Hard to like, impossible to discount. Neil LaBute delivers another of his exquisitely sordid insights into the damaged terrain of the privileged bourgeoisie with his new melodrama, In a Forest Dark and Deep. The setting is a small house near an American university. College lecturer Betty is being helped by her trailer-trash brother Bobby to clear out the detritus left by a departing tenant. LaBute’s storyline adheres very strictly to the timetable laid down by screenplay seminars: every 20 minutes a new revelation flips the plot entirely on its head. This tick-tock regularity gives the play an unwelcome air of artifice.
First we learn that Betty is more a sugar mummy than a landlady to her absent tenant. Then we discover that her marriage is in ruins and her cheating husband has no idea about her love cranny in the woods. The remaining revelations concern her departed lover, and the final twist is entirely predictable because by that stage the play has touched the bottom rung of depravity and has nowhere else to go.

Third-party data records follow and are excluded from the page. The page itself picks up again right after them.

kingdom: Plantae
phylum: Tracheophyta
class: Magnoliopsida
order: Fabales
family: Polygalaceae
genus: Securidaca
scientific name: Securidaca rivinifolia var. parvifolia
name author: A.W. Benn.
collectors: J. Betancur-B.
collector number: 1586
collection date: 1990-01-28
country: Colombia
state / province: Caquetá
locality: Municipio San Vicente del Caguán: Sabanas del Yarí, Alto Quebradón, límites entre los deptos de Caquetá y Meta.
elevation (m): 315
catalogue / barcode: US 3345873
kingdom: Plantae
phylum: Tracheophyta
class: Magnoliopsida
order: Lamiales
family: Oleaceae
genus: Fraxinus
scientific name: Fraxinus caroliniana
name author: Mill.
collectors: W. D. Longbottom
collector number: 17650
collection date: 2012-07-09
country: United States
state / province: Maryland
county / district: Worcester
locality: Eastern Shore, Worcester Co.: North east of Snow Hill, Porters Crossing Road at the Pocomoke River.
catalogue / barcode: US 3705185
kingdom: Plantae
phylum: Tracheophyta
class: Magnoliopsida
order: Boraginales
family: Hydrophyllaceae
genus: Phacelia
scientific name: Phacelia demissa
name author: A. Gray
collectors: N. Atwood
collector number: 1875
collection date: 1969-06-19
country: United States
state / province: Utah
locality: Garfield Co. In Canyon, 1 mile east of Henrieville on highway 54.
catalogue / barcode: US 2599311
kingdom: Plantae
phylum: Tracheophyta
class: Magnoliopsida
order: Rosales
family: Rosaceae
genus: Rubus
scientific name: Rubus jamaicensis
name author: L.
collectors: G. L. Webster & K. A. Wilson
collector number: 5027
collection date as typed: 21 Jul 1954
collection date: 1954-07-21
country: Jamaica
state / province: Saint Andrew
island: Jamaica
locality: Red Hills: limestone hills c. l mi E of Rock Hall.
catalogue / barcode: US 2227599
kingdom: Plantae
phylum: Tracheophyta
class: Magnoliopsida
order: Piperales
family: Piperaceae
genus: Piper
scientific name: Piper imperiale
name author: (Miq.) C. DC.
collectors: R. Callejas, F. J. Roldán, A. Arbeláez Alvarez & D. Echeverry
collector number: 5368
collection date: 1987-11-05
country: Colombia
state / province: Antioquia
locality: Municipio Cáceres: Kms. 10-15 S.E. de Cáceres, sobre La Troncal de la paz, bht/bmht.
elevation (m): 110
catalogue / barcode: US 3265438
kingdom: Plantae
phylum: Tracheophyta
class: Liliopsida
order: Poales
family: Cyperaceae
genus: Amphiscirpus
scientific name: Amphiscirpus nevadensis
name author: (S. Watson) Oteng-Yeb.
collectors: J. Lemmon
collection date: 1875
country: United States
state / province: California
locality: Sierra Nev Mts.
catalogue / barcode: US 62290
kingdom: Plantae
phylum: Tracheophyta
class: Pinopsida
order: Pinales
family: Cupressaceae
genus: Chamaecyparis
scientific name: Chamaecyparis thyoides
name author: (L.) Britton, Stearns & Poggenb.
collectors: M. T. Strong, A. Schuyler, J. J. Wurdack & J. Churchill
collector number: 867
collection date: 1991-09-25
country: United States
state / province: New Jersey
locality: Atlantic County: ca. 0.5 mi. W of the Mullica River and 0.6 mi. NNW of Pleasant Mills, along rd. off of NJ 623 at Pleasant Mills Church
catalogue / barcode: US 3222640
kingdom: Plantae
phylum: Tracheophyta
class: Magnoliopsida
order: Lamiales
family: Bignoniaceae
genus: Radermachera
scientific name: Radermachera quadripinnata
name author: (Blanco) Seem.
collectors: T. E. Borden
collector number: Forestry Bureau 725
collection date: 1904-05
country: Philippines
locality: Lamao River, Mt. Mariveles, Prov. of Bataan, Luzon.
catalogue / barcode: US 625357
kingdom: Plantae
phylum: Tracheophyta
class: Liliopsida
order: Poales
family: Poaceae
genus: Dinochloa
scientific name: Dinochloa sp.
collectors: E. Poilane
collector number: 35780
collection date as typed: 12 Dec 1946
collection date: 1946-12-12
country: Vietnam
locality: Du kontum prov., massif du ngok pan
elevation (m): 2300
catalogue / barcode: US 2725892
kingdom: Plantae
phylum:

As always, LaBute’s characters fall into two classes of creative accomplishment. His men are effortless, his women look like an acquired skill. Bobby is a straight-A dropout, all clenched athleticism and embittered eloquence, who prowls the stage delivering savage homilies on the woes of Africa, the messianic delusions of Bono and the prissy affectations of academics. Betty is a more monochrome figure, a beautiful well-read prig whose campus refinement conceals a dark hinterland of lust, jealousy and worse. Her serial lying and her nymphomania feel a tad fortuitous, not so much a function of her personality as a pretext for the author to fashion a first-rate thriller from modest materials.
Olivia Williams makes a stylishly sexy Betty while Matthew Fox brings a sense of death-row menace and candour to Bobby.